Le complexe Capitale Hélicoptère

Capitale Hélicoptère prône un changement de corridor de vol pour atténuer le bruit

Un changement de corridor de vol atténuerait le problème de bruit causé par les hélicoptères à L'Ancienne-Lorette, croit le chef pilote du complexe Capitale Hélicoptère, Olivier Moyat.
Appelé à réagir aux nombreuses plaintes de bruit exprimées au conseil municipal mardi soir, M. Moyat a expliqué que le corridor de vol que leur attribue présentement l'aéroport de Québec exige que les hélicoptères passent directement au-dessus de l'église de la rue Notre-Dame, à partir de laquelle ils n'ont légalement plus le droit de voler à plus de 750 pieds d'altitude. Des discussions ont cependant été entamées avec les autorités de l'aéroport afin de déplacer le corridor dans un secteur moins résidentiel, à l'est du collège Champigny et du golf Albatros.
En raison des avions qui circulent plus haut, cependant, les hélicoptères n'auront pas le choix de continuer de circuler à moins de 750 pieds de hauteur dans le secteur de l'aéroport. M. Moyat assure que les pilotes d'hélicoptères voleraient plus haut s'ils le pouvaient. «Je n'ai pas d'intérêt à être bas. L'altitude, c'est ma sécurité.»
Pour ce qui est du bruit causé par les cours de pilotage, qui exigent que les hélicoptères volent très près du sol, le chef pilote affirme que Capitale Hélicoptère a déjà plusieurs mesures en place pour atténuer le problème. Les modèles d'hélicoptères utilisés «ont une moins grosse signature sonore», affirme-t-il, et un mur coupe-son a été érigé. L'école de pilotage ne peut cependant pas prendre la décision de déplacer les cours ailleurs sur les terrains de l'aéroport, puisqu'une zone leur est attribuée.
Manoeuvres déjà interdites
Du côté de l'aéroport, le directeur des communications, Jonathan Trudeau, affirme que les manoeuvres bruyantes comme les vols à ras le sol sont déjà interdits dans la zone la plus problématique pour le bruit, le secteur longeant la route de l'aéroport. Il dit vouloir collaborer avec les citoyens de L'Ancienne-Lorette, pour continuer à réduire les inconvénients causés par les hélicoptères.
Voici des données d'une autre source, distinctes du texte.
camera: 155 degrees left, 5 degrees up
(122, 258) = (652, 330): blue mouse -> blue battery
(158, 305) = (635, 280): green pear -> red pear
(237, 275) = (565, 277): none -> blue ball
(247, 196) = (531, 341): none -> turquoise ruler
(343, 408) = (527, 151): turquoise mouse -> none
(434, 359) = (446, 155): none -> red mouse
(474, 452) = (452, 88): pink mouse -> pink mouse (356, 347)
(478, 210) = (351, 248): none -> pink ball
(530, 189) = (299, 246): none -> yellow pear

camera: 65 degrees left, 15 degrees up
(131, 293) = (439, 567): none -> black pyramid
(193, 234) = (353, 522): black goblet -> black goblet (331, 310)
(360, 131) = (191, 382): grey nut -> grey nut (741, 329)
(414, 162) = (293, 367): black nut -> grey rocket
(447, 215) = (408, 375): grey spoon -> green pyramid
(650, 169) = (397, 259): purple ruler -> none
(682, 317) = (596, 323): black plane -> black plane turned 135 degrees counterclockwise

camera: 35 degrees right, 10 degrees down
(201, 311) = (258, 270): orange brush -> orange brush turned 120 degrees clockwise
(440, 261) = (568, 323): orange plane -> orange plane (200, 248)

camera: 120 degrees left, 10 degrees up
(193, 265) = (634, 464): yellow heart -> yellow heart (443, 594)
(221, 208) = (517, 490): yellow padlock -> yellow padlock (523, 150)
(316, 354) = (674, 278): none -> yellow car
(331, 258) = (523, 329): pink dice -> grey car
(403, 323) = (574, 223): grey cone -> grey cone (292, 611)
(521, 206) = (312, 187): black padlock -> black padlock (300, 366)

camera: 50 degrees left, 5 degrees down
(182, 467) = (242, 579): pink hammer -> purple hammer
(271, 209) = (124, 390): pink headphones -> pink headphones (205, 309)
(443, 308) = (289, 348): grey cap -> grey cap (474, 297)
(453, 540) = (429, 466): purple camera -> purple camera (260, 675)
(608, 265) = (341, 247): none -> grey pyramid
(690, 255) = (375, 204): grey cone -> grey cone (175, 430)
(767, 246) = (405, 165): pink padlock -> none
«C'est dur de documenter les mouvements aériens qui posent problème», explique-t-il, «on invite les gens à nous appeler quand il y a une situation particulière». Selon lui, les autorités de l'aéroport n'ont reçu que dix plaintes de bruit depuis le mois de janvier, un nombre insuffisant pour réellement cibler les mouvements problématiques.
Une rencontre est prévue le 12 août entre l'aéroport Jean-Lesage et la Ville de L'Ancienne-Lorette pour tenter de trouver des pistes de solutions. Personne de chez Capitale Hélicoptère n'a été invité à la rencontre, mais le directeur du marketing, Gabriel Bérubé-Pelletier, dit avoir commencé à rencontrer des Lorettains pour améliorer la situation.